Méthode de post-traitement par randomisation [HPS16]¶
Cette méthode est générale, applicable à un modèle qui fait des prédictions binaires (sans score quantitatif), sans accès aux données d’apprentissage ni à la procédure d’apprentissage. Elle cherche à maximiser la performance (accuracy) du modèle corrigé tout en respectant le critère de séparation (equalized odds).
Principe. Pour le modèle initial, les taux de faux positifs (TFP) et de vrais positifs (TVP) sont différents selon les groupes ; c’est en cela que le critère de séparation n’est pas respecté. Pour corriger le modèle il est nécessaire d’augmenter le taux de prédictions positives (et ainsi à la fois le taux de vrais positifs et le taux de faux positifs) lorsque l’attribut protégé prend la valeur « défavorisée » et/ou de réduire le taux de prédictions positives lorsque l’attribut protégé prend la valeur « favorisée ». Si le modèle initial disponible prédit directement une variable nominale \(\hat{Y}\) (sans passer par un score intermédiaire \(R\)), une façon de faire ces modifications est d’utiliser une procédure de randomization :
Pour les membres du groupe défavorisé on convertit aléatoirement une proportion des prédictions négatives en prédictions positives (augmentation du TVP et du TFP).
Pour les membres du groupe favorisé on convertit aléatoirement une proportion des prédictions positives en prédictions négatives (réduction du TVP et du TFP).
Il faut déterminer les corrections à faire (calculer les taux de conversion de prédictions) afin de respecter le critère equalized odds tout en maximisant la performance (accuracy) du modèle corrigé.

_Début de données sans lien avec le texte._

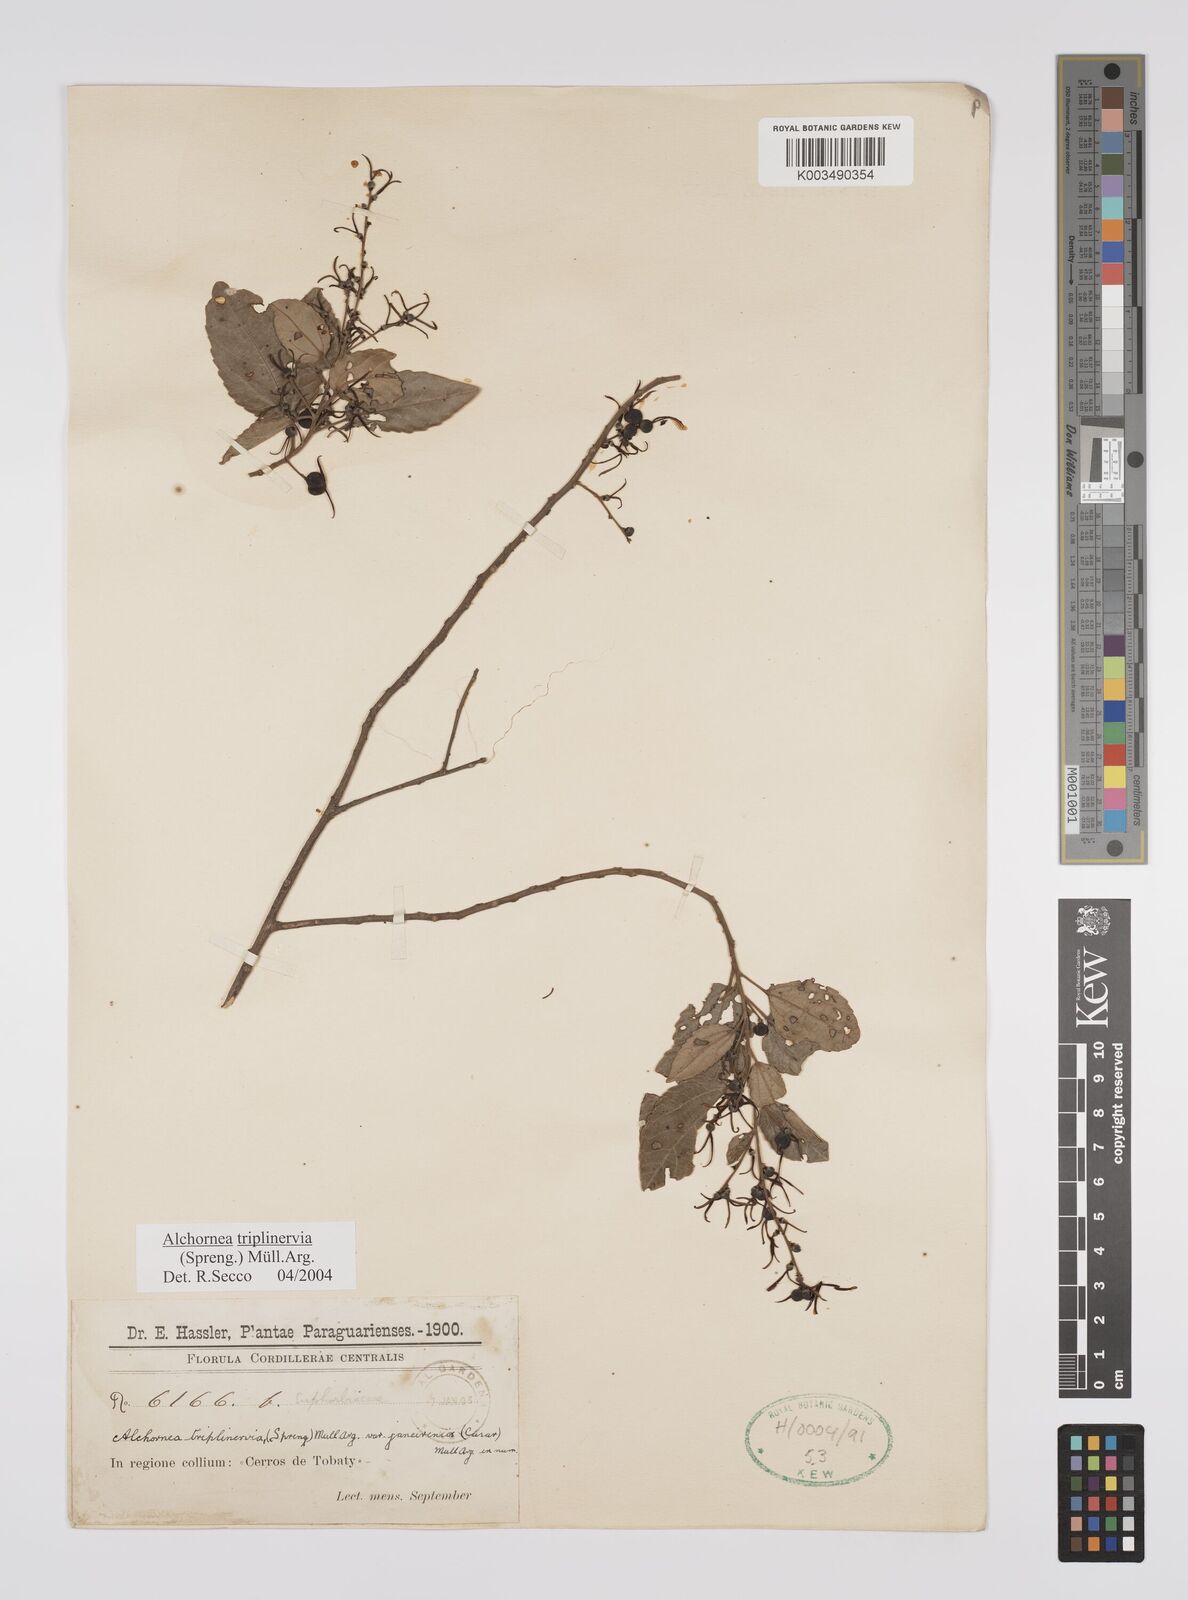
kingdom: Plantae
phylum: Tracheophyta
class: Magnoliopsida
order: Malpighiales
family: Euphorbiaceae
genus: Alchornea
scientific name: Alchornea triplinervia
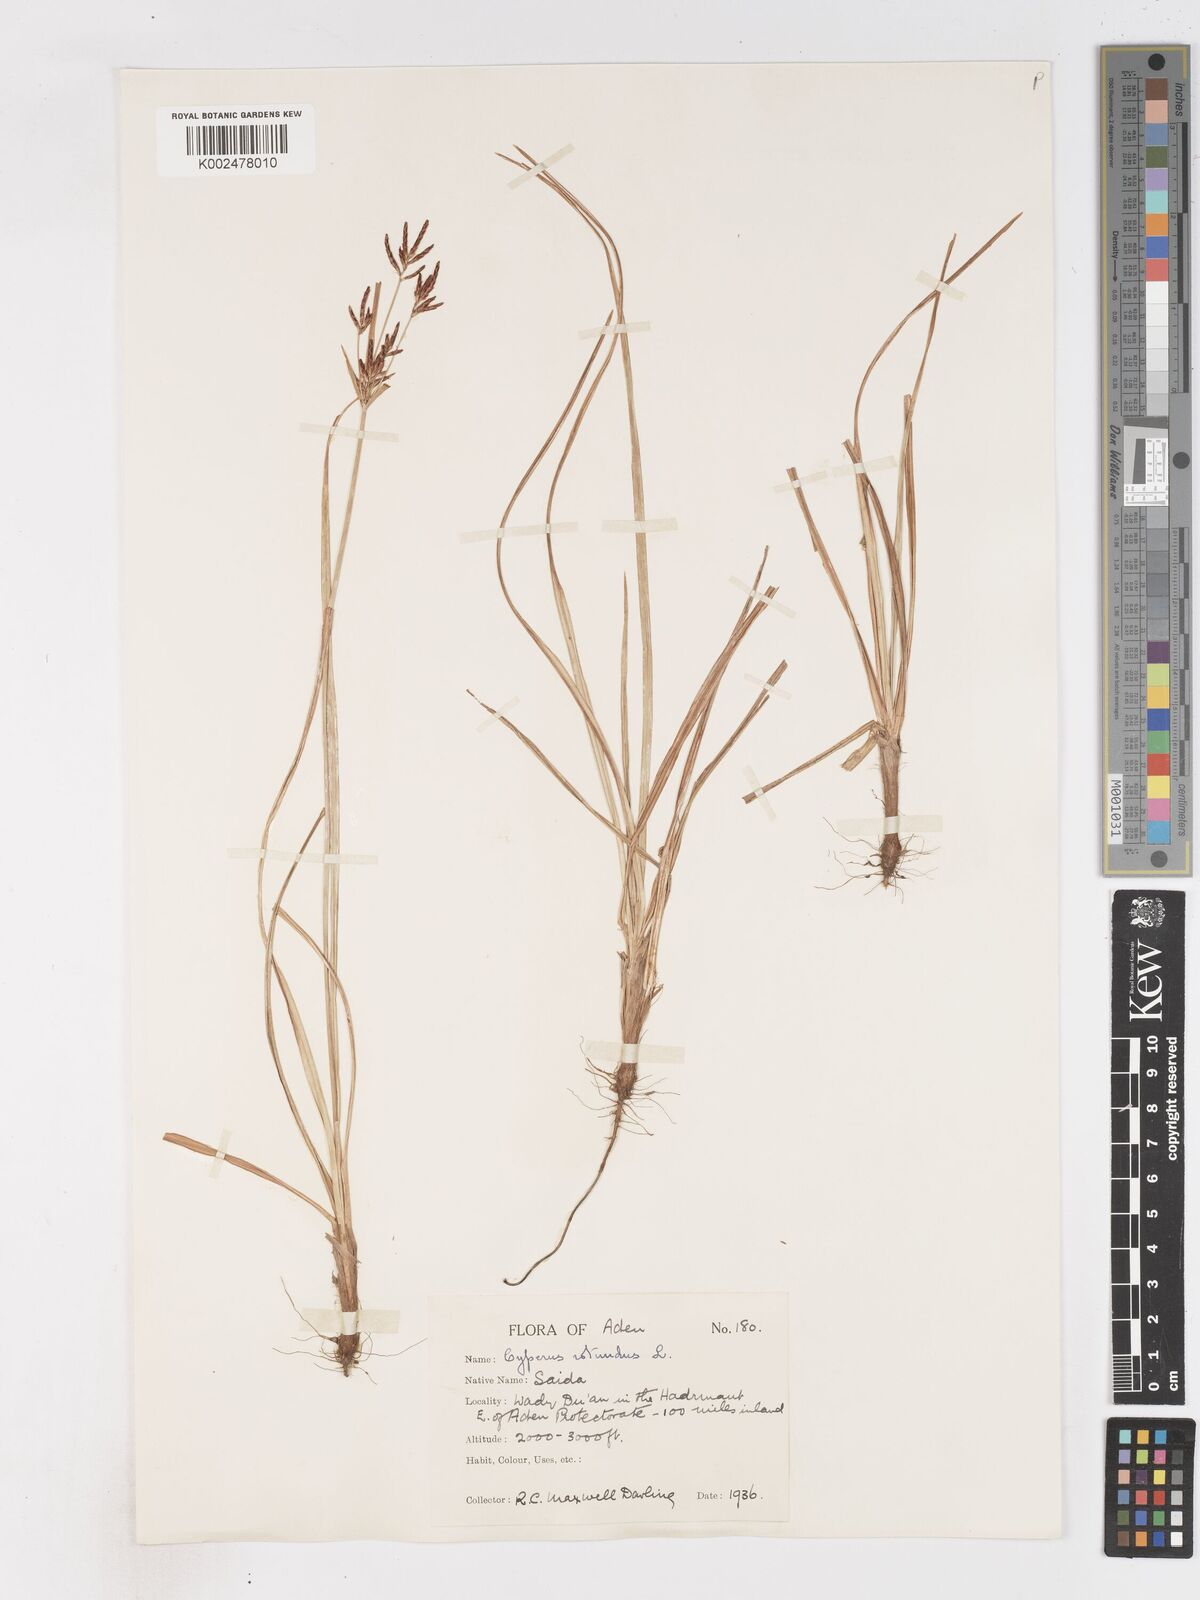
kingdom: Plantae
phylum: Tracheophyta
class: Liliopsida
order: Poales
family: Cyperaceae
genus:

Dans [HPS16] on démontre qu’un modèle corrigé respectant le critère equalized odds doit avoir sa réponse dans la région admissible, qui est l’intersection entre les triangles définis dans le diagramme ROC par les points du modèle initial pour chaque groupe et les coins [0,0] et [1,1], voir la Fig. 117.
Fig. 117 Région admissible (intersection des deux triangles) pour la correction equalized odds. Pour une performance maximale, le point cible est celui du domaine admissible le plus éloigné de la diagonale. Illustration issue de notre séance de travaux pratiques.¶
Dans ce domaine admissible, le point de performance (accuracy) maximale est le point du domaine admissible qui est le plus éloigné de la diagonale. Il peut être trouvé comme solution d’un problème d’optimisation linéaire. Dans le cas fréquent où le domaine admissible est un simple triangle, comme dans la Fig. 117, ce point est l’intersection des droites reliant chaque point du modèle initial aux coins [0,0] et [1,1] respectivement.
Calcul des taux de conversion. À partir des coordonnées du point cible et des taux (de vrais positifs et de faux positifs) du modèle initial pour chaque groupe, les taux de conversion de prédictions (proportions de prédictions à modifier) se calculent analytiquement, comme détaillé dans la séance de travaux pratiques.
Lors de la prédiction, la décision du modèle initial est conservée ou modifiée en fonction de la valeur de l’attribut protégé et d’un tirage aléatoire, en respectant les taux de changement précalculés. L’accès à l’attribut protégé est donc indispensable, même si le modèle initial a été développé sans lui.
Solon Barocas, Moritz Hardt, and Arvind Narayanan. Fairness and Machine Learning Limitations and Opportunities. 2018.
CERNA Collectif. Research Ethics in Machine Learning. Technical report.
Moritz Hardt, Eric Price, and Nati Srebro. Equality of opportunity in supervised learning. In Advances in Neural Information Processing Systems, volume 29. Curran Associates, Inc., 2016.
Ninareh Mehrabi, Fred Morstatter, Nripsuta Saxena, Kristina Lerman, and Aram Galstyan. A survey on bias and fairness in machine learning, 2019.
Cathy O’Neil. Weapons of Math Destruction: How Big Data Increases Inequality and Threatens Democracy. Crown Publishing Group, USA, 2016.
Poibeau, T. 2025. Understanding Conversational AI: Philosophy, Ethics and Social Impact of Large Language Models. Pp. 149–175. London: Ubiquity Press.